A further embodiment of the present invention may include a fume hood 3, one possible embodiment having a fume hood 3 is shown in FIG. 7. The fume hood 3 may rest directly on top of the top grill grate 5, or could be formed to rest on the top course 23. The fume hood 3 may also be mechanically attached to slab members using, though not limited to, dowel pins, masonry screws, or anchors. The fume hood 3 may be constructed of copper, brass, ferrous alloy, bronze, aluminum, or of flame proof composite materials, including, but not limited to, phenolic resin, fiberglass, or carbon fiber reinforced epoxy. The fume hood 3 may also have insulated side handles 4 which are integrally formed or mechanically attached to the fume hood 3.

Another embodiment that incorporates a fume hood is shown in FIG. 1, and may comprise a hood constructed of blocks. In a preferred embodiment, the barbeque grill 10 could be completed through additional assembly of slabs onto the barbeque grill 11 in FIG. 2, by initially removing the back splash that was created through use of plain slab member 20. The top one-half course of the barbeque grill of FIG. 2 was shown, merely to be illustrative of the versatility of the invention, by having one splash slab member 70 and one slab member 30. The most economical and simplest approach would be to use two slab members 30, and disregard the unused second top notch 38, however, a splash slab member 70 could be formed the same as a slab member 30, but without a second top notch 38.

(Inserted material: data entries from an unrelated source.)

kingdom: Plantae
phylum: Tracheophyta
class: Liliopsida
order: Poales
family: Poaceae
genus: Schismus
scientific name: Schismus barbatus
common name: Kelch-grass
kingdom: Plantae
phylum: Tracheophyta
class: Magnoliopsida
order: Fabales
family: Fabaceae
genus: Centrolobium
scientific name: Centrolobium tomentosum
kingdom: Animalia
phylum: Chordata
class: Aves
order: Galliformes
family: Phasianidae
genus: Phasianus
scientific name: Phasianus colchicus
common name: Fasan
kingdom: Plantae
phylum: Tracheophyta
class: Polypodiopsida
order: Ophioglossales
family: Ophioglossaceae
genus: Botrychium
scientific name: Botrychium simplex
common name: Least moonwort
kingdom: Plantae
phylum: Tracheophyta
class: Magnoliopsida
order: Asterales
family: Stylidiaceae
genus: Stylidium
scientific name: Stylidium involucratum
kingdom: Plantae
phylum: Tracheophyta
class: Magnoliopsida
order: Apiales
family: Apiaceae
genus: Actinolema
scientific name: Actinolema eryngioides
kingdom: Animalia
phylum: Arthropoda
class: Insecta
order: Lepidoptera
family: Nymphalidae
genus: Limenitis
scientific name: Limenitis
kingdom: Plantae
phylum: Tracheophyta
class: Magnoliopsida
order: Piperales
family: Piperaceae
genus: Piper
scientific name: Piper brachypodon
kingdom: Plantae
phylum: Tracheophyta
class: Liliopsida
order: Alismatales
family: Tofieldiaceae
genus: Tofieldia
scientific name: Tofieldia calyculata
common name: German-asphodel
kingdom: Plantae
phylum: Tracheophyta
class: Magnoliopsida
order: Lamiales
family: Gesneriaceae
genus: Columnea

The barbeque grill 10 would require two transition slab members 60, which are shown in FIG. 2A. With the plain slab member 80 back splash having been removed, assembly of the block fume hood may proceed. The assembly process is comparable to that of the additional courses 22 for the grill with the front opening. One or more open hood courses 25 are first added. These open hood courses 25 are comprised of a pair of short slab members 90 (FIG. 8G) and a set of the lateral slab members, which, as for the additional courses 22, are comprised of one slab member 30 and two spacer slab members 50. One or more closed hood courses 26 may be used to create a more vertical fume hood, where the closed hood courses 26 are comprised of a pair of short slab members 90 and a pair of slab members 30. A tapered look to the fume hood may be achieved by using telescoping hood courses 27, which are comprised of a pair of short slab members 90 and a pair of variable length slab members. The variable length slab members are formed the same as the slab member 30, except that the length is shorter, and the first and second top notches, 37 and 38, are positioned father away from the front end surface 35 and rear end surface 36, than the first and second bottom notches, 39 and 40. In a preferred embodiment, three different variable length slab members were utilized, a standard variable length slab member 100, a shorter variable length slab member 110, and a shortest variable length slab member 120. For an aesthetically appealing finish, a pair of short plain slab members 130 may be added to the last telescoping hood courses 27.

The versatility of the block members of the present invention additionally lend the user to custom creating fire pit or barbeque grill accessories, trays or tables, or even integral seats. For example, a table may be formed by utilizing the barbeque grill 11 of FIG. 2 by constructing, adjacent to the grill, a column of blocks 30, as seen in FIG. 2A, but also having spacer slabs 50 for a stable structure. The top course may have a table slab 150 similar to transition slab 60, but with a series of regularly spaced notches that may support a series of plain slab members 80 that create a surface comparable to a redwood picknick table. The grill 22 may have mechanical supports for the series of plain slab members 80, but in a preferred embodiment, one of the slab members 30 of the top course 23 would have be replaced with a table slab member 150.